Lorelei is billed as a film about dreamers and second chances, but it is also a film about choices. Barely treading water in their daily lives, the central characters in Sabrina Doyle’s drama are frequently in danger of drowning under the weight of past decisions. To break free from the tide that continually pulls them in the wrong direction, each will need to be willing to reach for the few lifelines thrown their way.
Released from prison after 15 years, Wayland (Pablo Schreiber) is given a chance for a fresh start. Unfortunately, it does not take long for his former life to come calling. In fact, his old biker gang is literally waiting for him at the prison gates to welcome him back to society. Treated like a hero for enduring a longer sentence and not naming names, Wayland’s first few hours of freedom are filled with alcohol, weed and half-naked women around a bonfire. After the partying is done, a drunken Wayland is dropped off at a halfway house, run by Pastor Gail (Trish Egan), where he must live and volunteer hours as part of his parole. It is here where he has a chance encounter with his old high school love, Dolores (Jena Malone).
Dolores is the single mother of three children—all named after shades of blue. There’s eldest Dodger Blue (Chancellor Perry), who is mixed race, moody middle child Periwinkle Blue (Amelia Borgerding), and non-binary Denim Blue (Parker Pascoe-Sheppard), who is the youngest of the group. All in all, Dolores’ life hasn’t been the same since Wayland went to prison. Forced to give up her dreams of being a competitive swimmer after becoming pregnant at a young age, she now provides for her family through her various part-time jobs including cleaning hotel rooms. Rekindling their romance at a brisk pace, Wayland is soon moving into Dolores’ home and trying his hand at domestic life.
Perhaps unsurprisingly, adjusting to a life of responsibility and children does not come easy to Wayland. Living paycheque to paycheque begins to wear on the new couple—Dolores finds herself relying on a used sweater found on the job and an old restaurant gift card to celebrate Periwinkle’s birthday—and finances soon become their main source of tension. With the lure of making fast money seducing him back to his old way of life, Wayland must make a choice between the comfortable world he knows or the unpredictability that comes with charting a family-oriented path with Dolores.
In presenting family as a viable option for Wayland, Doyle’s film flips the traditional cinematic notions of masculinity on its head. At the start of the film, Wayland is portrayed as a particular type of American male: a rough around the edges, blue-collar individual who, prior going to prison, you can imagine committing a hate crime with his gang just for the fun of it. Doyle is careful to dispel that image through his on-going interactions with Denim and Dodger—two individuals who would, no doubt, have been mocked as “other” in Wayland’s old life. By bonding with Dolores’ children, we not only see his compassionate side, but his idealistic, wishful side as well. It turns out he’s just as much of a dreamer as Dolores herself.

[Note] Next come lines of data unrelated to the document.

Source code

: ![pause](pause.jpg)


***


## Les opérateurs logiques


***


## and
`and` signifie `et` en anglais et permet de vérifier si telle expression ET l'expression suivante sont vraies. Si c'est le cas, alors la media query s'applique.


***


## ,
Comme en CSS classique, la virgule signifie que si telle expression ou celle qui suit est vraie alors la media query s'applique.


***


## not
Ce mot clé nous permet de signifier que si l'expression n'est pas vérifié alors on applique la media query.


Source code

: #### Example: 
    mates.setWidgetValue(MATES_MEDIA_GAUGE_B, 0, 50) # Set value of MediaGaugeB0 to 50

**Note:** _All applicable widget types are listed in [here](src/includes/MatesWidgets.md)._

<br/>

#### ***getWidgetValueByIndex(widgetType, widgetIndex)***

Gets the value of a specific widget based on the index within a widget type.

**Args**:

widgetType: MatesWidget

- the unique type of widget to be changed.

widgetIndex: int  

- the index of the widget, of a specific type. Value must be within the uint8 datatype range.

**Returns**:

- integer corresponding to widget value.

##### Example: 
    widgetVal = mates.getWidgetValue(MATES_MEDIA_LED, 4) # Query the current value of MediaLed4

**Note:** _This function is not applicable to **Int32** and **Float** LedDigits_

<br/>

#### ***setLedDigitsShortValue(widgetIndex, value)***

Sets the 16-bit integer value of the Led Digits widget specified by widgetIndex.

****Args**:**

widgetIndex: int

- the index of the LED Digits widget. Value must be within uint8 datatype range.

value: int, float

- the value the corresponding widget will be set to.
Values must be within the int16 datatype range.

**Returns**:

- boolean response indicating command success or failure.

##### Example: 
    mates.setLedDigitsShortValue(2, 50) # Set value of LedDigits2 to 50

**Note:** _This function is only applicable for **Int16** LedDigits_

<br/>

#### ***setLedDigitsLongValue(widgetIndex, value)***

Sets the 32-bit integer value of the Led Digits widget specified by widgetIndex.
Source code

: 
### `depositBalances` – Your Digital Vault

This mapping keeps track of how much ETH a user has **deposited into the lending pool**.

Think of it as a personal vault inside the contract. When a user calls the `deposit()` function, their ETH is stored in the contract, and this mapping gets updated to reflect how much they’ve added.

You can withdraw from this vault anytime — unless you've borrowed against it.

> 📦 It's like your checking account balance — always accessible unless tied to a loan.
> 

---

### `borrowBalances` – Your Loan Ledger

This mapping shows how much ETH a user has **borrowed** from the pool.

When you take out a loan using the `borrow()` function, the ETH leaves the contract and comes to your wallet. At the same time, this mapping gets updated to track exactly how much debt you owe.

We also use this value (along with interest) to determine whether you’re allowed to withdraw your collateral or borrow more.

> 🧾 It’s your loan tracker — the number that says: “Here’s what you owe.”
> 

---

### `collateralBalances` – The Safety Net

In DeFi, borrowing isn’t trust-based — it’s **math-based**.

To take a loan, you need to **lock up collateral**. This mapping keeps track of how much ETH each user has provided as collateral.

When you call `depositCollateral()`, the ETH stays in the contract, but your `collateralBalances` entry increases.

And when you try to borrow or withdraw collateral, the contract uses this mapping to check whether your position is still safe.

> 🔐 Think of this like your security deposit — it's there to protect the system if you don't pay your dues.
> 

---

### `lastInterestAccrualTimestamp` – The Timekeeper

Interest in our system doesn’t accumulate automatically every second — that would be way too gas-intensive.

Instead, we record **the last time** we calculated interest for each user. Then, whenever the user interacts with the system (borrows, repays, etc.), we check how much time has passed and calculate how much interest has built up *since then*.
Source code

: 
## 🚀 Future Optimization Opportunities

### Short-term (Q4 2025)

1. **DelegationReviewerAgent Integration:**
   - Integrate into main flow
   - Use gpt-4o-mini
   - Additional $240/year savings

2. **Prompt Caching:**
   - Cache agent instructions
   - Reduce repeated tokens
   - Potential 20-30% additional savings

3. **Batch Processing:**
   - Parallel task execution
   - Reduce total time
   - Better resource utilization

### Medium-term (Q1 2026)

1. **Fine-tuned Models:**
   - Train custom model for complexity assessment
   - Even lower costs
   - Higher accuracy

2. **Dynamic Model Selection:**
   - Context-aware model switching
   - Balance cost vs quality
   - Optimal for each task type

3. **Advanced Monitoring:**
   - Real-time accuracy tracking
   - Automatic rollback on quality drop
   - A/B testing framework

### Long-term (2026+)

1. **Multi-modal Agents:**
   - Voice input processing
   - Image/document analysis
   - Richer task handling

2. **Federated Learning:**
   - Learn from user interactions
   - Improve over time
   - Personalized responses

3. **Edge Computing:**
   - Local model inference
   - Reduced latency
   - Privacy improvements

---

The sense of guilt he feels for derailing both of their lives years earlier is undeniable and manifests as a haunting, recurring dream of an invisible barrier between the two of them. While some of the dream and fantasy sequences in Lorelei are extremely effective, take the sequence where Dolores is staring at her own reflection while underwater in a pool, not all work exactly the way Doyle envisioned.
There are times when the fantastical aspects, as grounded as they try be, are a little too on the nose. Not fully trusting in her audience to get the symbolism, Doyle has a tendency to overstate the obvious. Lorelei also finds itself frequently walking a fine line between compelling romantic drama and cutesy indie fare. Take, for example, the fact that Wayland decides to buy a rundown ice cream truck, of all things, to get around town. You just know that the truck will be used for a greater journey later on. While these moments, and the way the film neatly wraps up the kids’ story arcs, come off mawkish at times, Doyle’s film overcomes its various rough patches thanks to Malone and Schreiber’s strong performances.
Bringing the right level of chemistry and compassion to their roles, the two actors are wonderful in the film. They succeed in making Dolores and Wayland characters that the audience can identify with even in the film’s rockier moments. One understands the crushing void that comes with unfulfilled dreams and the desire to head off in a new direction. As Doyle shows in Lorelei, sometimes it takes second and third chances to get one’s life back on track.